LE COUP D’ÉTAT PRÉSIDENTIEL ET PARLEMENTAIRE EN 2008 EN FRANCE

[PARTIE 4/5 ] Le monopole politique de l’oligarchie

Pour les personnes détenant un important patrimoine financier, le système institutionnel de l’Etat « zombie » (cf. partie 3/5) est la meilleure formule pour garantir leurs intérêts structurels, au détriment de tous les autres, étant donné qu’il fixe le néolibéralisme, la politique économique qui les avantage le plus, dans des traités à valeur constitutionnelle que l’on ne peut changer qu’à l’unanimité de dizaines de pays (ce qui est encore plus rigide que la plus rigide des constitutions, l’équivalent d’une double clé). La forme précédente du capitalisme, par comparaison, était pour eux un univers anxiogène, perpétuellement sous la menace des aléas imprévisibles de la vie politique nationale. Dans le système institutionnel de l’Union européenne se trouve le tabernacle où sont préservés hors de toute menace politique et démocratique les intérêts essentiels de cette oligarchie. Sont contenus dans cette forteresse imprenable la libre circulation des capitaux, le libre-échange généralisé, l’interdiction de toute politique économique étatique volontariste pouvant menacer la liberté des marchés internationaux, la privatisation continuelle des services publics et de la protection sociale, le démantèlement systématique du droit du travail, la financiarisation des budgets publics siphonnant une part toujours plus massive des prélèvements publics vers les marchés financiers, etc. L’essentiel.

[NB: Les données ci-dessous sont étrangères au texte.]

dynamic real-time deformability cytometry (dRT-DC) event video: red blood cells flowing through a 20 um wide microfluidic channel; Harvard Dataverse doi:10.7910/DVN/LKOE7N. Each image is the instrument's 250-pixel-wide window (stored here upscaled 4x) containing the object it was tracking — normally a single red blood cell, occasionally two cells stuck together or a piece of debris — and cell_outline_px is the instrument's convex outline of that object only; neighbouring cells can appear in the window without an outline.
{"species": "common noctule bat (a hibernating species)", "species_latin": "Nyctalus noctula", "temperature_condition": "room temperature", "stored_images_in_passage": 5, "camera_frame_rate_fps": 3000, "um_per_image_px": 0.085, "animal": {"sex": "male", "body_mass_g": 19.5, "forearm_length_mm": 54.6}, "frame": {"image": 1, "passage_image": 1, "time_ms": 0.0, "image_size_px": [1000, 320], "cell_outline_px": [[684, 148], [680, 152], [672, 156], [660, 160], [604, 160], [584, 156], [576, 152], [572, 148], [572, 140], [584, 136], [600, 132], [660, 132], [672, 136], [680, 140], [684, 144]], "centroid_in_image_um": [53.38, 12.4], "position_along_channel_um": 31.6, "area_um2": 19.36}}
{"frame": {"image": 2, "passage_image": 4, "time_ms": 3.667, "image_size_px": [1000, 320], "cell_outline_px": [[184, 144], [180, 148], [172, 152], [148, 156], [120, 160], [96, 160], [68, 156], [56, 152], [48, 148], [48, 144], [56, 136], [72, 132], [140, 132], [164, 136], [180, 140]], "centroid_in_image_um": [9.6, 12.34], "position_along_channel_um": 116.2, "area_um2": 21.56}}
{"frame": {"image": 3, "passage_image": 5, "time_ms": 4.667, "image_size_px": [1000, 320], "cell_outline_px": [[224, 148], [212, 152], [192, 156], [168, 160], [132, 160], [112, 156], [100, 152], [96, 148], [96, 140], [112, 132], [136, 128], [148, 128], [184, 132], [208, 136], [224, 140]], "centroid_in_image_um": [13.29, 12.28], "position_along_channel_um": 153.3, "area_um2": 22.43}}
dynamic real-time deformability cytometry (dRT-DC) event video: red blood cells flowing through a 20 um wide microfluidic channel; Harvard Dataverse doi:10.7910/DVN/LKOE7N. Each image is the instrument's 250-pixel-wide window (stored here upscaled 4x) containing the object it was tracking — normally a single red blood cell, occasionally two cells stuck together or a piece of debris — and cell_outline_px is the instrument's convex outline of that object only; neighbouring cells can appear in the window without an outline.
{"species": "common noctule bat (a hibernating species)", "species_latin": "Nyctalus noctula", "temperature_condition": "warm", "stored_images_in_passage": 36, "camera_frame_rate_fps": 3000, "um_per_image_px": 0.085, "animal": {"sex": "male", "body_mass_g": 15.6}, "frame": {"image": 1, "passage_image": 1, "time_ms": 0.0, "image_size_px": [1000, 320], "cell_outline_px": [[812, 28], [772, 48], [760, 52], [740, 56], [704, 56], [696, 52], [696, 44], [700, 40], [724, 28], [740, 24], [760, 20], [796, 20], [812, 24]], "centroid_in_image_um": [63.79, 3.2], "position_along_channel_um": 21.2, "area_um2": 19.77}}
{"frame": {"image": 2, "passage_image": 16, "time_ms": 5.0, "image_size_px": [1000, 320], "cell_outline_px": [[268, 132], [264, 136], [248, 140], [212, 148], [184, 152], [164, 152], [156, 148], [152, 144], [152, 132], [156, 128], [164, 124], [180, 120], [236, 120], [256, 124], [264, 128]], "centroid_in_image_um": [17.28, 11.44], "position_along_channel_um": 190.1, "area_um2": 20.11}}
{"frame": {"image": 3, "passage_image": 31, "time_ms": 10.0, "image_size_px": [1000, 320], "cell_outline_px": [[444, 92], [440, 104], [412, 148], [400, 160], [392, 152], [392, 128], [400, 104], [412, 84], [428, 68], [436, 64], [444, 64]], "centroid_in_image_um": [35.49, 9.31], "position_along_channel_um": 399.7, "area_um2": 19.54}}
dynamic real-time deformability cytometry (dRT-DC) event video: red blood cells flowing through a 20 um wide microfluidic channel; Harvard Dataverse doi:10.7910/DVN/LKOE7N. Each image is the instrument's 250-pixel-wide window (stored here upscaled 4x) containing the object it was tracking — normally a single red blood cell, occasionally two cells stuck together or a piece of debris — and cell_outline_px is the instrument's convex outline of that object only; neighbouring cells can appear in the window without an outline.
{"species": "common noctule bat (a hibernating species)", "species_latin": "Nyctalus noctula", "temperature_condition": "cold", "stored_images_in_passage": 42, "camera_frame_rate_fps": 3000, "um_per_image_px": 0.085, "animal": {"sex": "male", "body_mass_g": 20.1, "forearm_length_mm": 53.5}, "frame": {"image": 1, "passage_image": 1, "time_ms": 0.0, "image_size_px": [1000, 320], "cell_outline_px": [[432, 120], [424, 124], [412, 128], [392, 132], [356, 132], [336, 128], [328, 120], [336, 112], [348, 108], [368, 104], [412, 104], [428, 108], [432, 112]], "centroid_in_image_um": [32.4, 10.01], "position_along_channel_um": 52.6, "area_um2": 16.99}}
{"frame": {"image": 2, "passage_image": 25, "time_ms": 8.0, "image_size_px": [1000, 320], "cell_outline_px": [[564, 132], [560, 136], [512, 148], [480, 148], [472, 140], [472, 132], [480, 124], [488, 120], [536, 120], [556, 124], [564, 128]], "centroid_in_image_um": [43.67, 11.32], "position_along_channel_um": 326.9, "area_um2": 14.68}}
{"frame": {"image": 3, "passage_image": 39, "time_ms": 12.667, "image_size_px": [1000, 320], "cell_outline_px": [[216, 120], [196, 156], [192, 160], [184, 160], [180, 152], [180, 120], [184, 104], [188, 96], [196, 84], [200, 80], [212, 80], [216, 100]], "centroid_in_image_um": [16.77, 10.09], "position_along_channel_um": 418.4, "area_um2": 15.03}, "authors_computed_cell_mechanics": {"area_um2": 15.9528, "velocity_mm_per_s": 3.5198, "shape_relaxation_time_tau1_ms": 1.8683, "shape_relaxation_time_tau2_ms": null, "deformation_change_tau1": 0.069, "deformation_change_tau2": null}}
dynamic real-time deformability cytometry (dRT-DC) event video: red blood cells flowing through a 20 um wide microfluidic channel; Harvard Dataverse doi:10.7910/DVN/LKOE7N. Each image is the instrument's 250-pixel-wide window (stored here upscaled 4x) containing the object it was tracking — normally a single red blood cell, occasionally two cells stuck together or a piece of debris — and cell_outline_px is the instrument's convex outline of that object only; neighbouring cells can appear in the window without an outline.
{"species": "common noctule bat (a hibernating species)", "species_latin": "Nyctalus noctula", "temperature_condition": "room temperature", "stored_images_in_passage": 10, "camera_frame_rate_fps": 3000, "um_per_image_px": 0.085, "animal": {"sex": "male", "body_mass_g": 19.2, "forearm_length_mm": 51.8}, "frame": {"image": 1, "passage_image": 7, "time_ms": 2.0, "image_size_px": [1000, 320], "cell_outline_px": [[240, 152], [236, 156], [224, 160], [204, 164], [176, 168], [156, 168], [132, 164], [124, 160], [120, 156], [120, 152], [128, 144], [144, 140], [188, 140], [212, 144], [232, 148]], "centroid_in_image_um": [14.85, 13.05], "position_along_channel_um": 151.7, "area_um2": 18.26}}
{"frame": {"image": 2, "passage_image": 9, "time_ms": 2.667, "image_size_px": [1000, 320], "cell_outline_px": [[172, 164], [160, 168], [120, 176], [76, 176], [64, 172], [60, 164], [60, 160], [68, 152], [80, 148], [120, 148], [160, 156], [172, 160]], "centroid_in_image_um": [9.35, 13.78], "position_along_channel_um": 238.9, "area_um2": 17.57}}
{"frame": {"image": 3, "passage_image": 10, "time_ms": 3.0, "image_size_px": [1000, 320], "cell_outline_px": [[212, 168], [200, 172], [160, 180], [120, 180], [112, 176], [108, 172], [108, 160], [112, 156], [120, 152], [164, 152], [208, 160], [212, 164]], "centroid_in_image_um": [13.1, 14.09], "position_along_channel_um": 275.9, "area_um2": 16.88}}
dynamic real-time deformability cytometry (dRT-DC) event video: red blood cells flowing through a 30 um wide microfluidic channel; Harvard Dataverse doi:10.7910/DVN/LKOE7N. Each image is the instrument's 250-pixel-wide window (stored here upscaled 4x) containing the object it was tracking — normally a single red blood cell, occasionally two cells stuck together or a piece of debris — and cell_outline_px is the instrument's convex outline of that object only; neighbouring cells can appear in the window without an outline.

Des communicants astucieux ont choisi de qualifier « d’union » la concurrence dérégulée obligatoire entre les États signataires des traités européens, et entre ces derniers et le reste du monde. C’est en réalité un vert paradis pour les grandes fortunes et les marchés financiers, qu’aucun parti politique possédant une grande surface médiatique ne propose pourtant de démanteler afin de restaurer une constitution nationale démocratique. Cette vache sacrée est donc triplement préservée par son montage institutionnel inamovible, par les mentalités collectives postnationales des classes éduquées, par les directions politiques et syndicales les plus stratégiques acquises à l’inéluctabilité apparente de l’ordre européen, au bilan « globalement positif » (comme ce que disait Georges Marchais du bilan soviétique). Rien ne vient plus troubler le sommeil de l’oligarchie, contemplant son chef d’œuvre, le long fleuve tranquille de la gouvernance européenne. Les intérêts fondamentaux des plus riches sont ainsi désormais objectivement protégés par l’ensemble des partis politiques, du moins ceux qui sont couverts par les médias et connus par l’ensemble des électeurs. Y compris les partis officiellement et sagement « anticapitalistes » ou « anti-libéraux », ou « altermondialistes », ou « écologistes radicaux » ou « eurocritiques », mais qui n’appellent pour autant à aucune sortie unilatérale du piège européen, ce gigantesque trou noir qui aspire et fait inexorablement disparaître tout processus démocratique. Il s’agit au fond de ne plus avoir à produire du droit sous la pression du moindre processus démocratique. Une sorte de version cauchemardesque de fin de l’histoire, spécialement calibrée pour les grandes fortunes. Que devient alors l’élection, ancien outils de la démocratie ? Et l’opposition ?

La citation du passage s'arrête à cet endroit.